Massive Protein Redesign to Make Overlapping Genes
Authors:
Sean P. Leonard1* ([email protected]), Guillaume Urtecho2, Jennifer Chlebek,1 Christina Kang- Yun,1 Jose-Manuel Marti,3 Jonathan Allen,3 Dante Ricci,1 Dan Park,1 Mimi Yung,1 Harris Wang,2 Yongqin Jiao1
Institutions:
1Biosciences and Biotechnology Division, Lawrence Livermore National Laboratory; 2Columbia University–New York; 3GS-CAD, Lawrence Livermore National Laboratory
Abstract
The future bioeconomy requires engineered microbes that behave predictably, robustly, and safely in natural environments. Most engineered microbes, however, fail to function outside of the laboratory and carry uncontrolled risks of genetic pollution into natural gene pools. The BioSecure Science Focus Area (SFA) at Lawrence Livermore National Lab is developing new approaches to enhance biocontainment of engineered bacteria.
Introducing overlapping genes into engineered bacteria can enhance stability and productivity, while reducing the risk of uncontrolled genetic spread. Overlapping genes share a single coding sequence of DNA and RNA but are translated in alternate reading frames. By designing overlapping genes, researchers align their evolutionary trajectories towards desirable traits. For example, overlapping an essential gene can prolong an engineered function and overlapping a toxic gene can reduce horizontal gene transfer. However, creating functional overlapping sequences requires extensive protein redesign and remains technically and computationally challenging.
The team performed a large-scale computational screen between 118 genes by generating over 7-million overlapping sequences in silico. Researchers compared these overlapping sequences and their predicted function (scores) between gene pairs to identify genes and gene pairs more amenable to overlap. Genes vary in their malleability, and the resulting scores are influenced by several factors including gene length, number of orthologs, and amino acid content. Several small genes, such as hicA, infA, and purE, appear amenable to overlap with multiple partner genes. Several larger genes, such as lacZ and aroB, also score well when overlapped with multiple smaller partners. These results suggest designed overlaps are feasible for many genes. However, these predictions are based on unproven computational models of protein function derived from evolutionary sequence data and must be experimentally validated.
To validate the protein models, researchers have begun experimentally testing redesigned protein variants for individual proteins identified in the screen. Given that most genes in the screen are conditionally essential in E. coli, the team tested protein function by complementing growth in auxotroph strains that lack these genes. The team has implemented a pipeline to test pooled variants at scale by sequencing and then use these fitness data to interpret model predictions.
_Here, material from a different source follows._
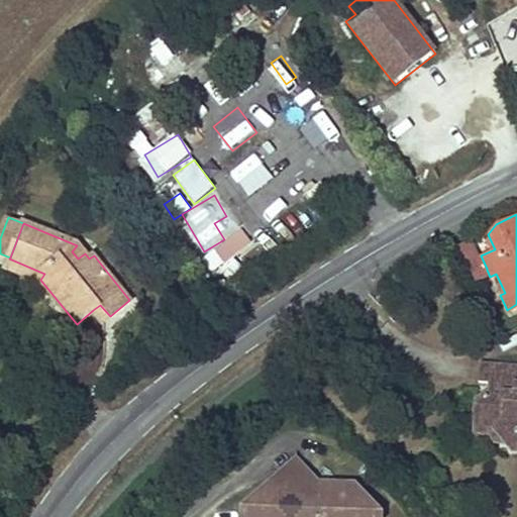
[(495,249),(488,234),(484,238),(490,251),(495,249)]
In small-scale trials, researchers have identified functional genes that have undergone significant redesign but retain function. For example, purE variants exhibited wild-type function despite over 40% of residues being altered, while hisI variants maintained wild-type function with ~50% residues changed. In a recent trial, all tested hicA sequences (6/6) were functional, with each variant featuring 30% to 50% changed residues. Overall, researchers have experimentally validated that the protein models for multiple genes can create sequence-diverse yet functional variants, with successful validation observed in 10 out of the14 genes tested.
In the next phase, researchers will expand the experimental throughput by testing thousands of variants for select genes while also testing the function of overlapping sequences for both genes. These results demonstrate the feasibility of computational redesign of entire proteins in support of designed gene overlap. This ability to create novel overlapping genes will foster the next generation of dependable and secure engineered microbes.
Funding Information
This work is supported by the DOE, Office of Science, BER program, Lawrence Livermore National Laboratory (LLNL) BioSecure Science Focus Area within the Secure Biosystems Design program. Work at LLNL is performed under the auspices of the DOE at LLNL under contract no. DE-AC52-07NA27344.